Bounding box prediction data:
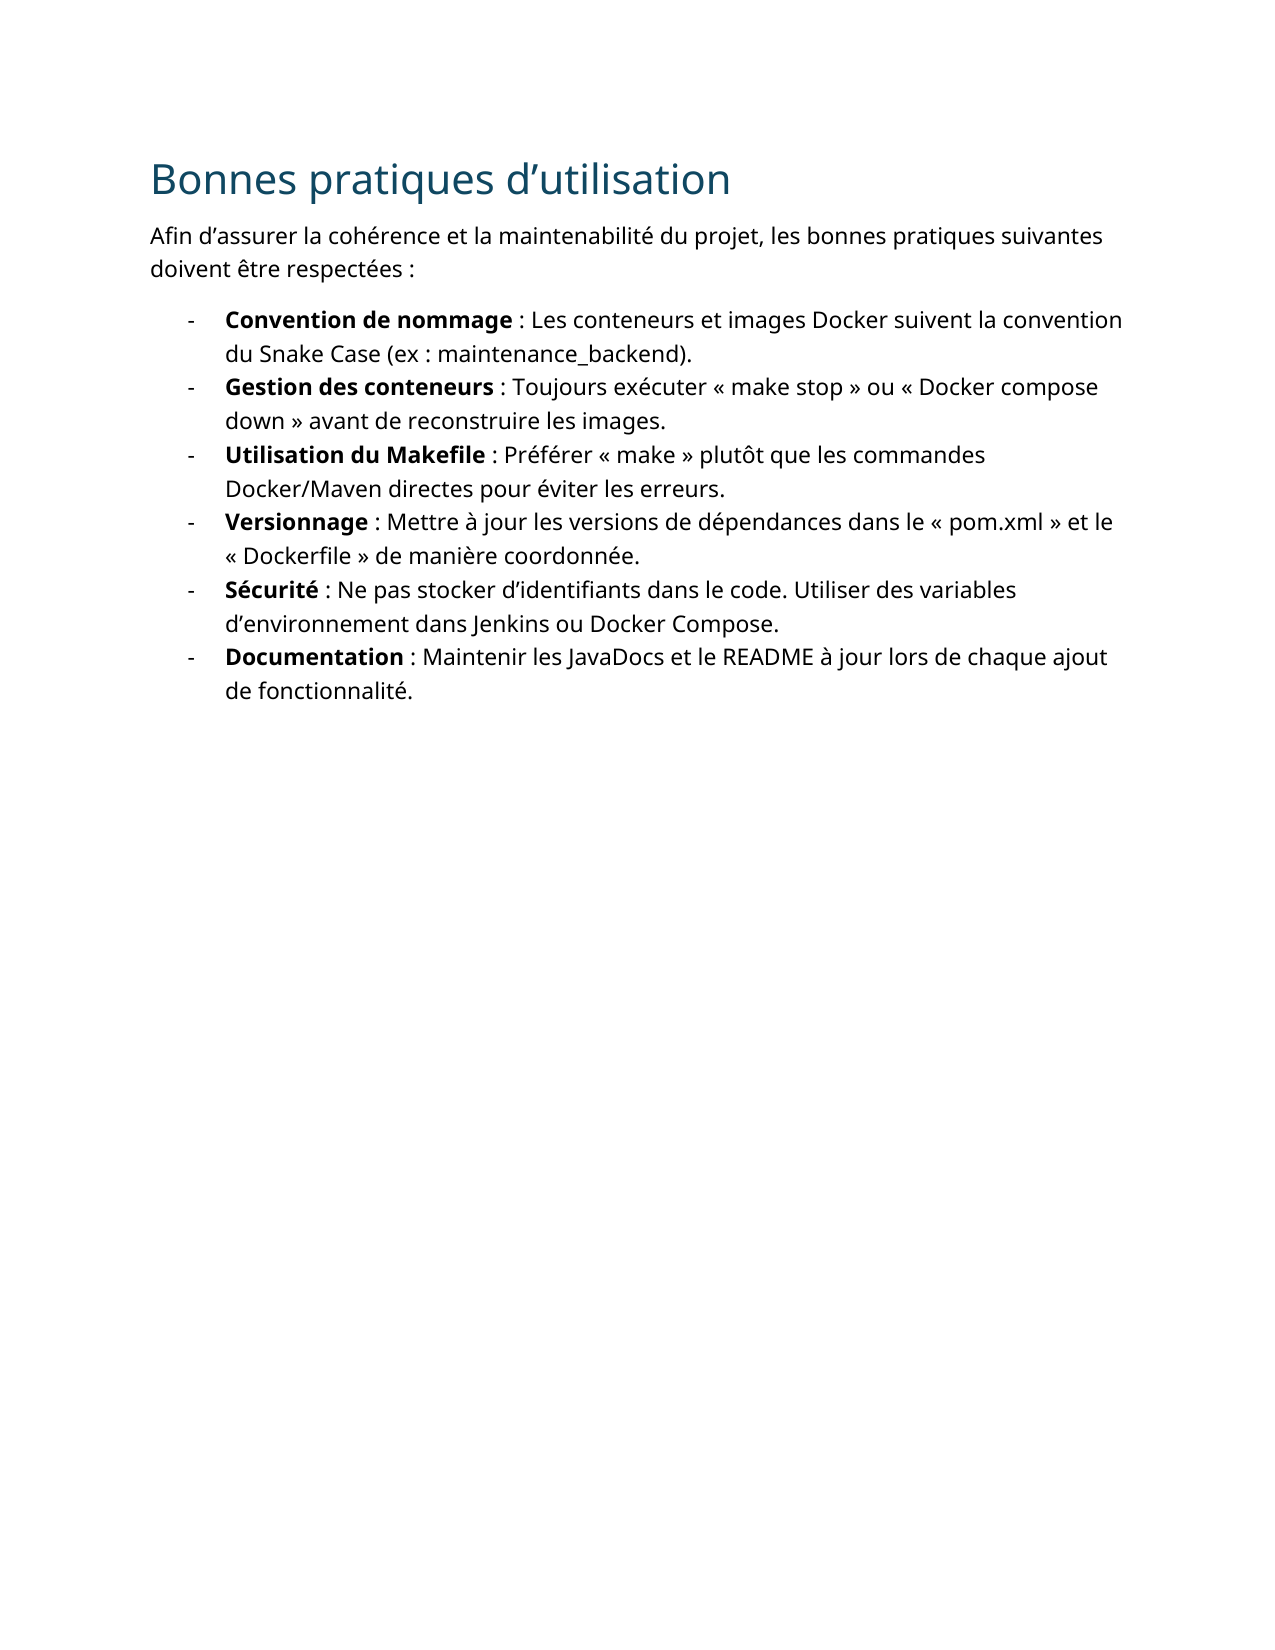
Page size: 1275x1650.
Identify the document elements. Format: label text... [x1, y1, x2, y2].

list Documentation : Maintenir les JavaDocs et le README à jour lors de chaque ajout de fonctionnalité. [187, 641, 1125, 706]
list Convention de nommage : Les conteneurs et images Docker suivent la convention du Snake Case (ex : maintenance_backend). [187, 304, 1125, 369]
list Versionnage : Mettre à jour les versions de dépendances dans le « pom.xml » et le « Dockerfile » de manière coordonnée. [187, 506, 1125, 571]
subtitle Bonnes pratiques d’utilisation [150, 150, 1125, 207]
list Utilisation du Makefile : Préférer « make » plutôt que les commandes Docker/Maven directes pour éviter les erreurs. [187, 439, 1125, 504]
text Afin d’assurer la cohérence et la maintenabilité du projet, les bonnes pratiques suivantes doivent être respectées : [150, 219, 1125, 284]
list Gestion des conteneurs : Toujours exécuter « make stop » ou « Docker compose down » avant de reconstruire les images. [187, 371, 1125, 436]
list Sécurité : Ne pas stocker d’identifiants dans le code. Utiliser des variables d’environnement dans Jenkins ou Docker Compose. [187, 574, 1125, 639]
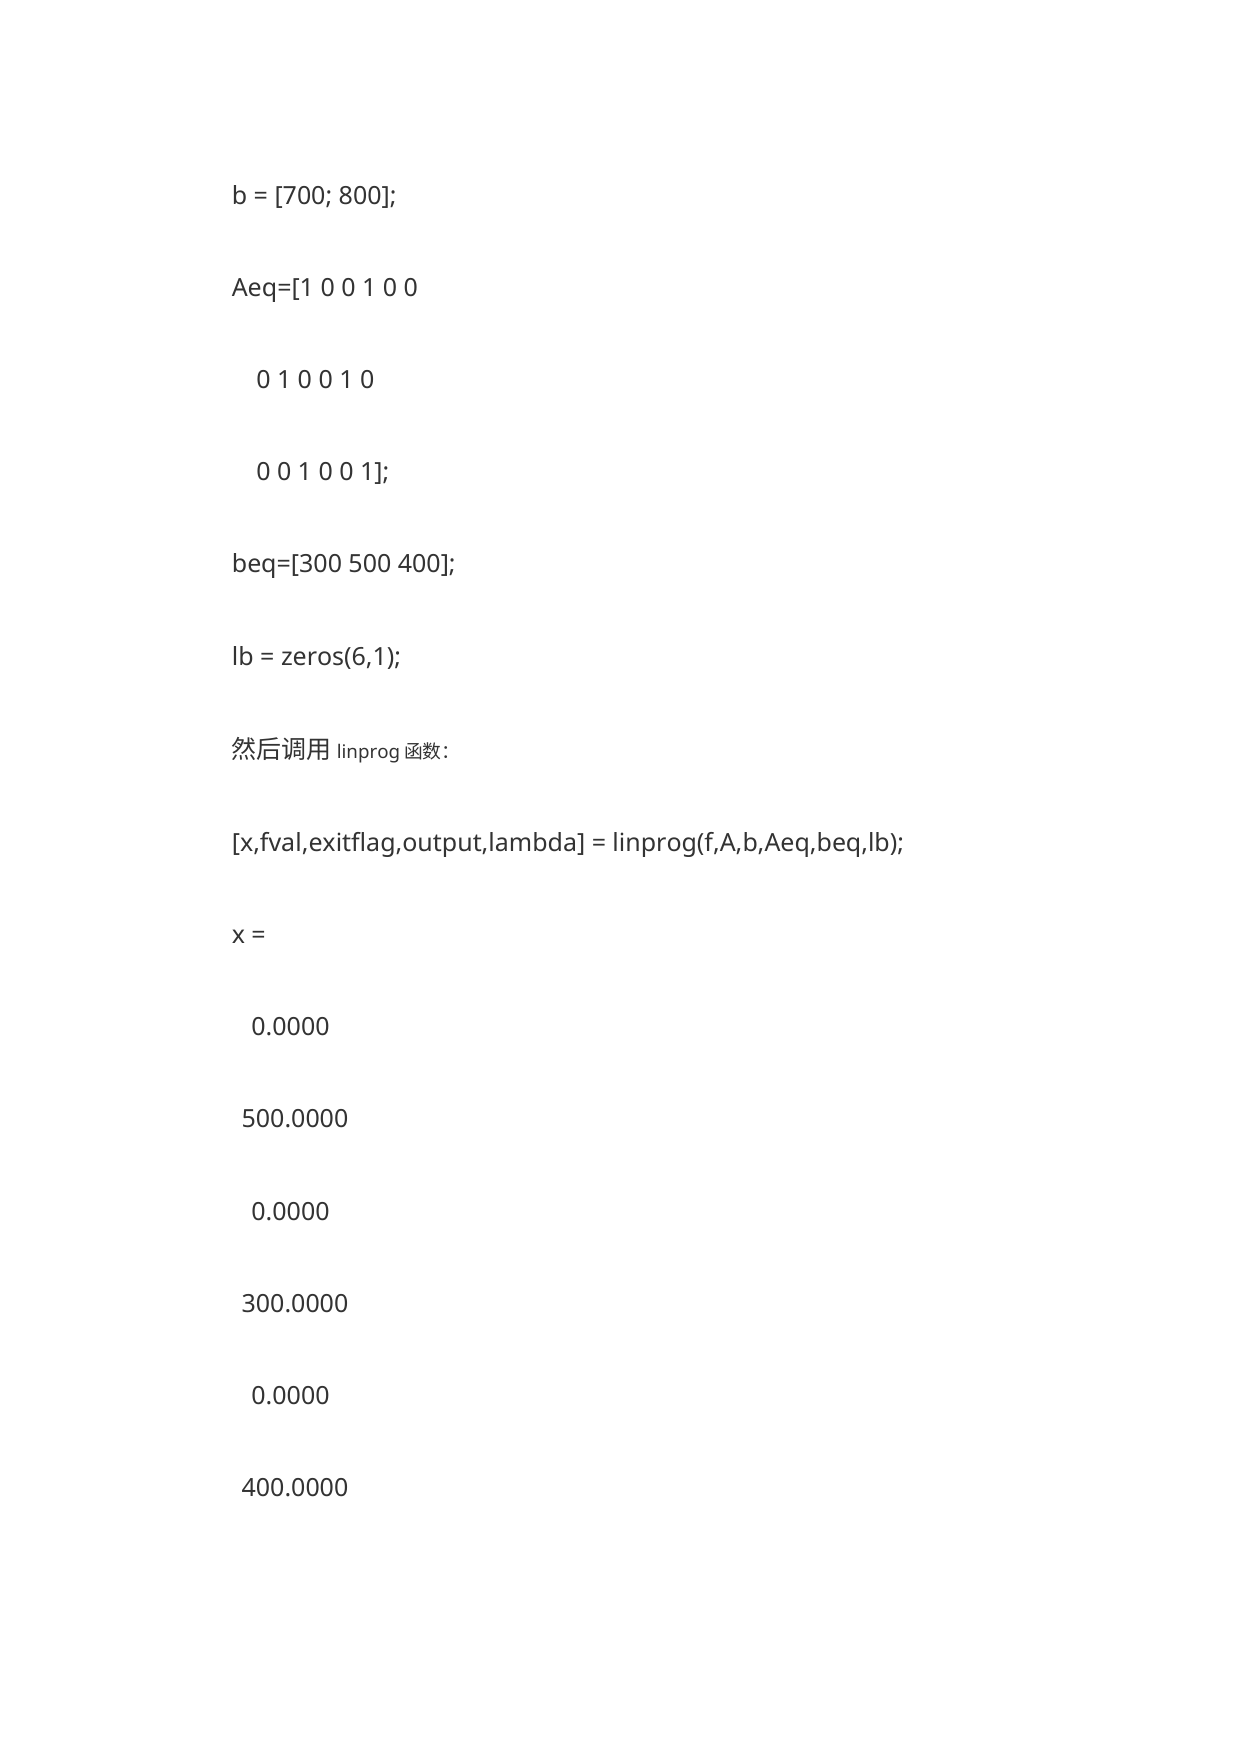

» **What is expected**:
Would you write out the data exactly, with no pictures in the copy?

» **Response to the task**:
Page size: 1275x1650.
Identify the document elements. Format: label text... [x1, y1, x2, y2].

list Documentation : Maintenir les JavaDocs et le README à jour lors de chaque ajout de fonctionnalité. [187, 641, 1125, 706]
list Convention de nommage : Les conteneurs et images Docker suivent la convention du Snake Case (ex : maintenance_backend). [187, 304, 1125, 369]
list Versionnage : Mettre à jour les versions de dépendances dans le « pom.xml » et le « Dockerfile » de manière coordonnée. [187, 506, 1125, 571]
subtitle Bonnes pratiques d’utilisation [150, 150, 1125, 207]
list Utilisation du Makefile : Préférer « make » plutôt que les commandes Docker/Maven directes pour éviter les erreurs. [187, 439, 1125, 504]
text Afin d’assurer la cohérence et la maintenabilité du projet, les bonnes pratiques suivantes doivent être respectées : [150, 219, 1125, 284]
list Gestion des conteneurs : Toujours exécuter « make stop » ou « Docker compose down » avant de reconstruire les images. [187, 371, 1125, 436]
list Sécurité : Ne pas stocker d’identifiants dans le code. Utiliser des variables d’environnement dans Jenkins ou Docker Compose. [187, 574, 1125, 639]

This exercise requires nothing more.